I contrasti all'interno del trasporto marittimo italiano riguardano in primo luogo lo stesso ministero delle Infrastrutture e dei Trasporti, perché nei giorni precedenti alla formazione del Governo l'ennesima spaccatura riguardava l'eventuale creazione di un ministero del Mare: la Federazione del Mare (che raccoglie sedici sigle, tra cui Confitarma), Assologistica e Alis ne hanno chiesto a gran voce l'istituzione (o meglio, la rinascita, perché il ministero della Marina Mercantile operò in diverse forme dalla nascita del Regno d'Italia fino al 1993, quando venne integrato nel ministero dei Trasporti e della Navigazione), mentre Conftrasporto e Confetra lo ritengono un errore, perché bisogna piuttosto integrare meglio mare e terra.
Se, almeno fino al prossimo Governo, questa polemica è sopita con il mantenimento di un ministero delle Infrastrutture e dei Trasporti inalterato nella sua struttura, le battaglie navali restano sempre all'ordine del giorno. Cominciando con quelle tra i singoli armatori nel comparto delle autostrade del mare, dove la causa fondamentale sta nelle modalità di erogazione del marebonus e della tonnage tax. I duellanti sono Grimaldi e Onorato, che hanno portato sui rispettivi fronti anche associazioni esistenti o di nuova costituzione. Questo conflitto nasce sul mare, come dura concorrenza sulle rotte per Sardegna e Sicilia, prosegue sulle banchine portuali e raggiunge le stanze della politica, fino a bagnare i piedi del ministro dei Trasporti.
Le palle di cannone volano anche tra i velieri delle due confederazioni che rappresentano gli armatori: la storica Confitarma e la neonata AssArmatori. Sui due fronti ritroviamo, contrapposti, Grimaldi e Onorato, ma la frattura ha diviso l'intero panorama armatoriale italiano. Il nuovo ministro dovrà quindi confrontarsi con due realtà che rappresentano entrambe alcuni "pesi massimi" del trasporto marittimo. A complicare la questione sul fronte associativo tornano le crepe all'interno di Assoporti, l'associazione della Autorità di Sistema Portuale, che riguardano l'applicazione della recente riforma.
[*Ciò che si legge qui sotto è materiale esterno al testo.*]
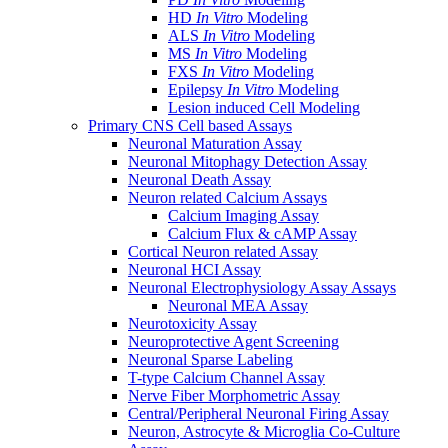
HD
In Vitro
Modeling
ALS
In Vitro
Modeling
MS
In Vitro
Modeling
FXS
In Vitro
Modeling
Epilepsy
In Vitro
Modeling
Lesion induced Cell Modeling
Primary CNS Cell based Assays
Neuronal Maturation Assay
Neuronal Mitophagy Detection Assay
Neuronal Death Assay
Neuron related Calcium Assays
Calcium Imaging Assay
Calcium Flux & cAMP Assay
Cortical Neuron related Assay
Neuronal HCI Assay
Neuronal Electrophysiology Assay Assays
Neuronal MEA Assay
Neurotoxicity Assay
Neuroprotective Agent Screening
Neuronal Sparse Labeling
T-type Calcium Channel Assay
Nerve Fiber Morphometric Assay
Central/Peripheral Neuronal Firing Assay
Neuron, Astrocyte & Microglia Co-Culture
La terza battaglia navale si svolge tra sindacati e armatori sulla delicata questione dell'autoproduzione, ossia della possibilità di far svolgere attività di carico e scarico (soprattutto il rizzaggio nei traghetti) dagli equipaggi delle navi, invece in modo esclusivo dai lavoratori portuali. Una vertenza
calda, che ha già causato uno sciopero nazionale di 24 ore l'11 maggio scorso, proclamato dai sindacati confederali. Entrambi i fronti rivendicano la legittimità della loro posizione e sarà quindi importante un intervento politico. Un altro tema della vertenza è la sicurezza in banchina e anche in questo caso i sindacati chiedono un intervento del Governo.
Infine, c'è il fascicolo dei singoli porti, che stanno affrontando crisi di diversa natura. Gli scali di transhipment container soffrono di mancanza di lavoro, a causa della concorrenza delle banchine più economiche dell'Africa settentrionale e perfino di quella dei porti gateway, che stanno accogliendo portacontainer sempre più grandi. Questi ultimi, viceversa, mostrano seri problemi legati all'incremento di movimentazione in banchina, non solo di container ma anche di rotabili. Una situazione che sta creando conflitti con l'autotrasporto, che sconta lunghe attese per carico e scarico e code per entrare o uscire dai porti. Il rischio è una perdita di competitività a livello nazionale proprio quando gli scali italiani sembrano trovare un ruolo centrale nel trasporto europeo.
Il ministro dovrà affrontare anche una questione internazionale, sorta dalla decisione della Commissione Europea, tramite la DG Competition, di chiedere all'Italia di sottoporre a imposizione fiscale i canoni per le concessioni portuali, perché le Autorità di Sistema Portuale sono organismi interessati in attività economiche e l'attuale esenzione è una elemento che distorce la concorrenza. Se l'Italia non attuerà questo provvedimento, la Commissione avvierà un'azione per aiuti di Stato. L'intera filiera marittima pare d'accordo nell'opporsi all'imposizione fiscale, vista come un favore verso i porti del Nord Europa e chiede quindi al Governo di portare questa battaglia a Bruxelles.